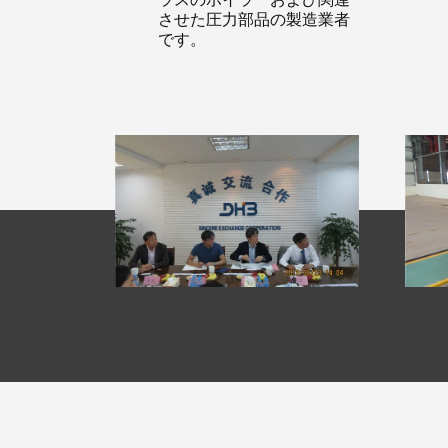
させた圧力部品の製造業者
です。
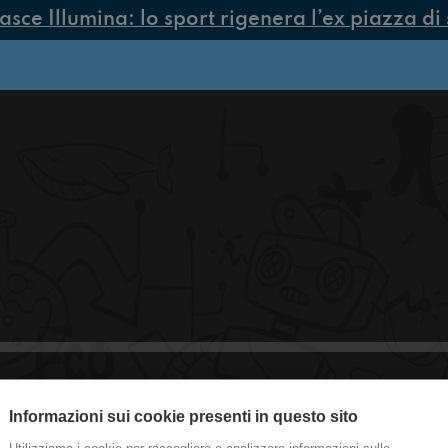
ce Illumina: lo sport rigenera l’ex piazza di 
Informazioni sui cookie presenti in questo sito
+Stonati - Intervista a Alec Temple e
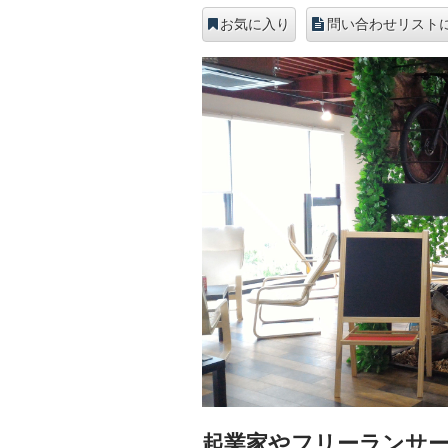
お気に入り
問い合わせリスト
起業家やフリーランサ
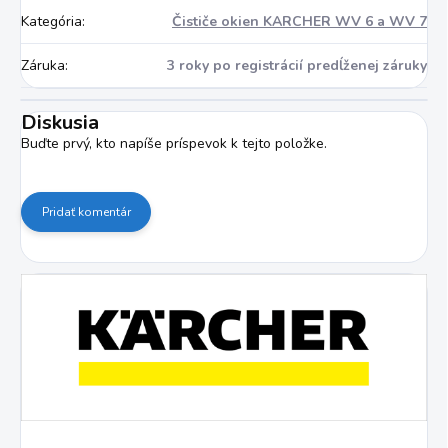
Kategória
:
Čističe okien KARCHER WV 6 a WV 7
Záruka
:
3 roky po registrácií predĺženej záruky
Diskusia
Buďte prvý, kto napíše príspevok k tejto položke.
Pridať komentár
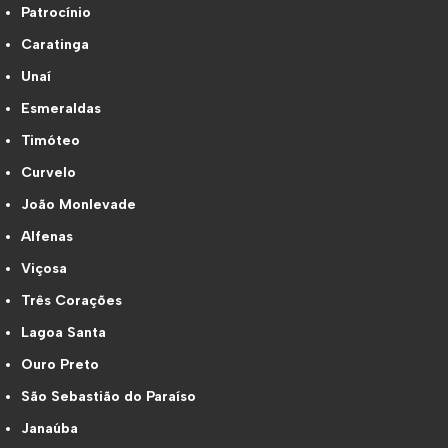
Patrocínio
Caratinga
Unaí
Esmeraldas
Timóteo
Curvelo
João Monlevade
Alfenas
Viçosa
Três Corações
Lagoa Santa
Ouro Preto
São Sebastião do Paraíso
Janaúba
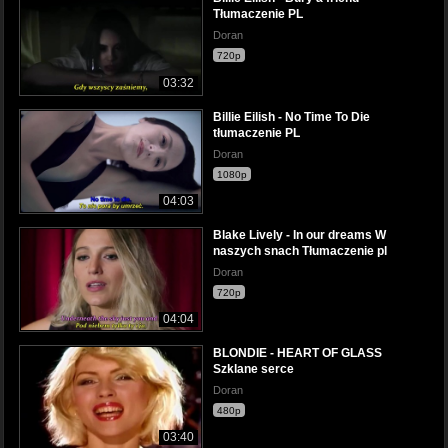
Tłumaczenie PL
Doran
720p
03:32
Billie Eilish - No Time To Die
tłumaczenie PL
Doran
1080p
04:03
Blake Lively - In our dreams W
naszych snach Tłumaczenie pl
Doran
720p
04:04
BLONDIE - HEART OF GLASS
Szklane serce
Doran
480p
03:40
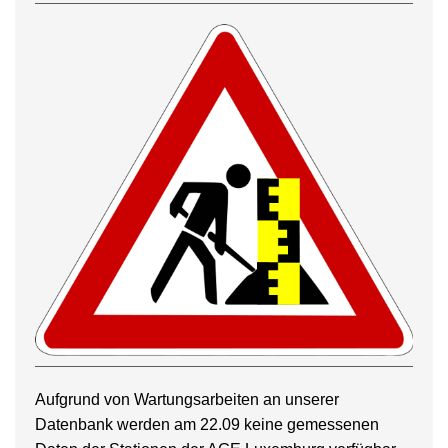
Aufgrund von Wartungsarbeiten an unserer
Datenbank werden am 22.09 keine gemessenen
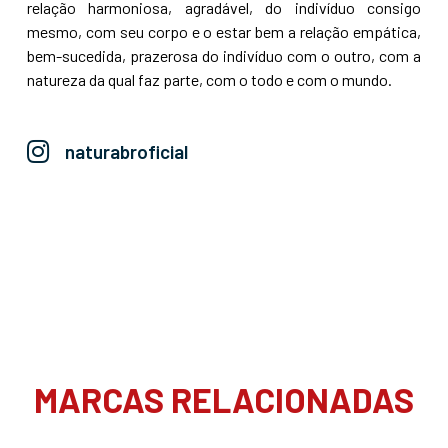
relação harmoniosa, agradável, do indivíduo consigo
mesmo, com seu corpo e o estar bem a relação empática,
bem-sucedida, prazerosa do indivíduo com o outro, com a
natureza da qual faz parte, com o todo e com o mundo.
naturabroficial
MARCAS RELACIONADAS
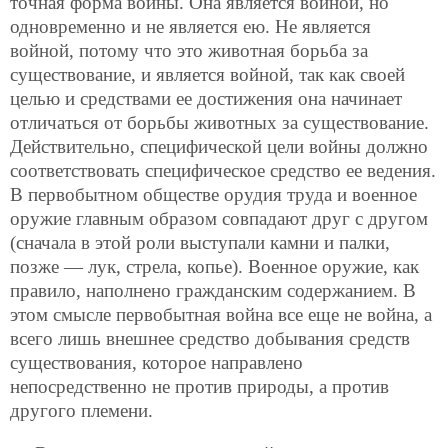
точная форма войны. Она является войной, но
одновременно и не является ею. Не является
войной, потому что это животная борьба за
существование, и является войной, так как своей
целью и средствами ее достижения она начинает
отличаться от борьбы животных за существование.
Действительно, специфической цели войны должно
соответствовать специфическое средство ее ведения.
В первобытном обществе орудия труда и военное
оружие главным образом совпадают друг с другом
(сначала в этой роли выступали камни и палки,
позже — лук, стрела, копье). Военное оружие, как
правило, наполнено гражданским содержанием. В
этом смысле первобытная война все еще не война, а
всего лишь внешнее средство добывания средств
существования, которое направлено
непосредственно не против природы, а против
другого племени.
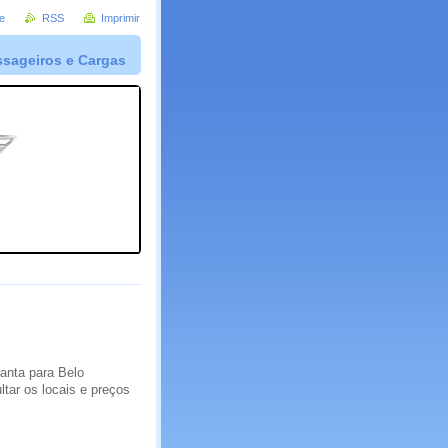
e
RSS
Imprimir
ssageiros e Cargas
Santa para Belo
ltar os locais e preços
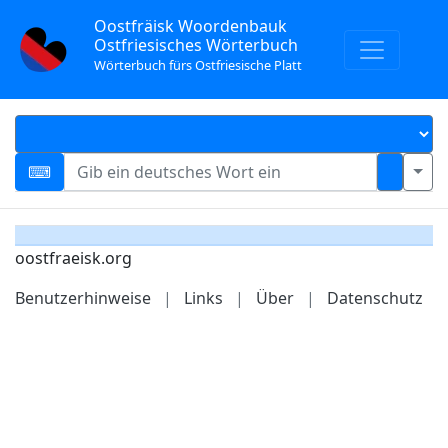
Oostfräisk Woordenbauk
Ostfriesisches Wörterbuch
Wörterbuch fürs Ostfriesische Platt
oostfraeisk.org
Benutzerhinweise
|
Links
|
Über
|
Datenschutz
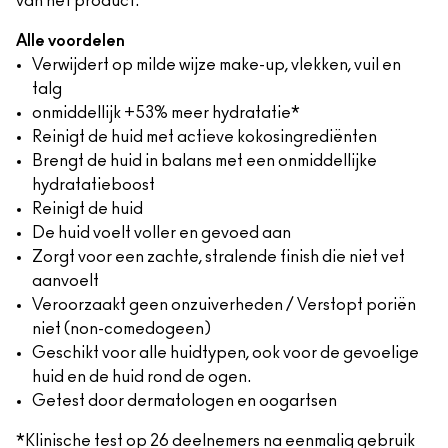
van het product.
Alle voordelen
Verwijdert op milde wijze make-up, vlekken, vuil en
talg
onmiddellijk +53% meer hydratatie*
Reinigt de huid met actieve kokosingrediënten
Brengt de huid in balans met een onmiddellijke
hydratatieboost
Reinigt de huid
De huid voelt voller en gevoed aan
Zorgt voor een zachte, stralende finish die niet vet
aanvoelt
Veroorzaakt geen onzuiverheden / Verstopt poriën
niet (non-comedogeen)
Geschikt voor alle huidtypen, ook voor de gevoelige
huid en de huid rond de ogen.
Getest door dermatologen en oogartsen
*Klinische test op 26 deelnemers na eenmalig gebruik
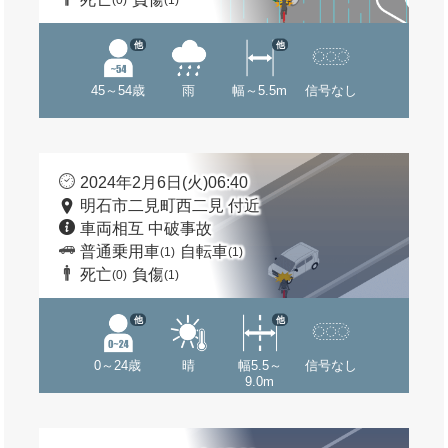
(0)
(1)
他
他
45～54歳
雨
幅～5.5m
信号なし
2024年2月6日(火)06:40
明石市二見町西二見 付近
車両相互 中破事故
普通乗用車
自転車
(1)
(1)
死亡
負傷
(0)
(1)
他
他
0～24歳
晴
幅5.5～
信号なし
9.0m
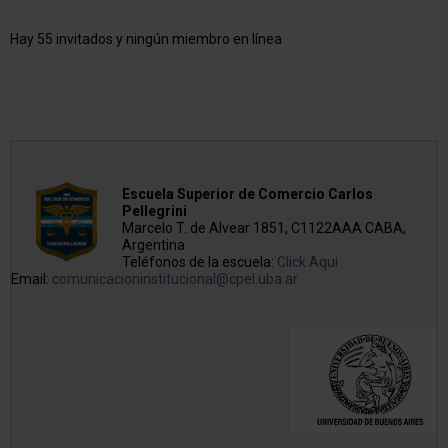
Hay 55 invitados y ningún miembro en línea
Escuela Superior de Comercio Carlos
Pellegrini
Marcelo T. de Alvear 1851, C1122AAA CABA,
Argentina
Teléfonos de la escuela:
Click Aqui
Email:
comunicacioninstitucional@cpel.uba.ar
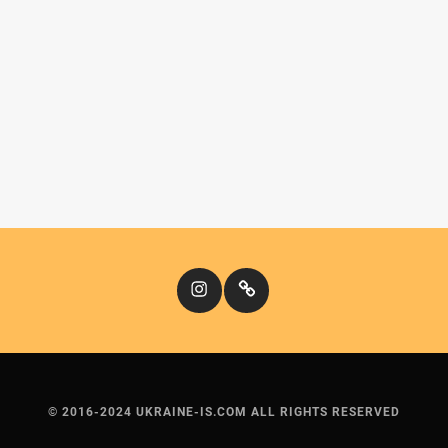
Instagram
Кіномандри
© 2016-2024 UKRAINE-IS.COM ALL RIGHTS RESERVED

_ _ _ _

• How to complete this task:
Only the lines between the one with "Szklane serce" and the one with "существования, которое направлено", those two included, get copied from the material above. Keep it exact and free of pictures.

• Answer:
Szklane serce
Doran
480p
03:40
Aufgrund von Wartungsarbeiten an unserer
Datenbank werden am 22.09 keine gemessenen
relação harmoniosa, agradável, do indivíduo consigo
mesmo, com seu corpo e o estar bem a relação empática,
bem-sucedida, prazerosa do indivíduo com o outro, com a
natureza da qual faz parte, com o todo e com o mundo.
naturabroficial
MARCAS RELACIONADAS
точная форма войны. Она является войной, но
одновременно и не является ею. Не является
войной, потому что это животная борьба за
существование, и является войной, так как своей
целью и средствами ее достижения она начинает
отличаться от борьбы животных за существование.
Действительно, специфической цели войны должно
соответствовать специфическое средство ее ведения.
В первобытном обществе орудия труда и военное
оружие главным образом совпадают друг с другом
(сначала в этой роли выступали камни и палки,
позже — лук, стрела, копье). Военное оружие, как
правило, наполнено гражданским содержанием. В
этом смысле первобытная война все еще не война, а
всего лишь внешнее средство добывания средств
существования, которое направлено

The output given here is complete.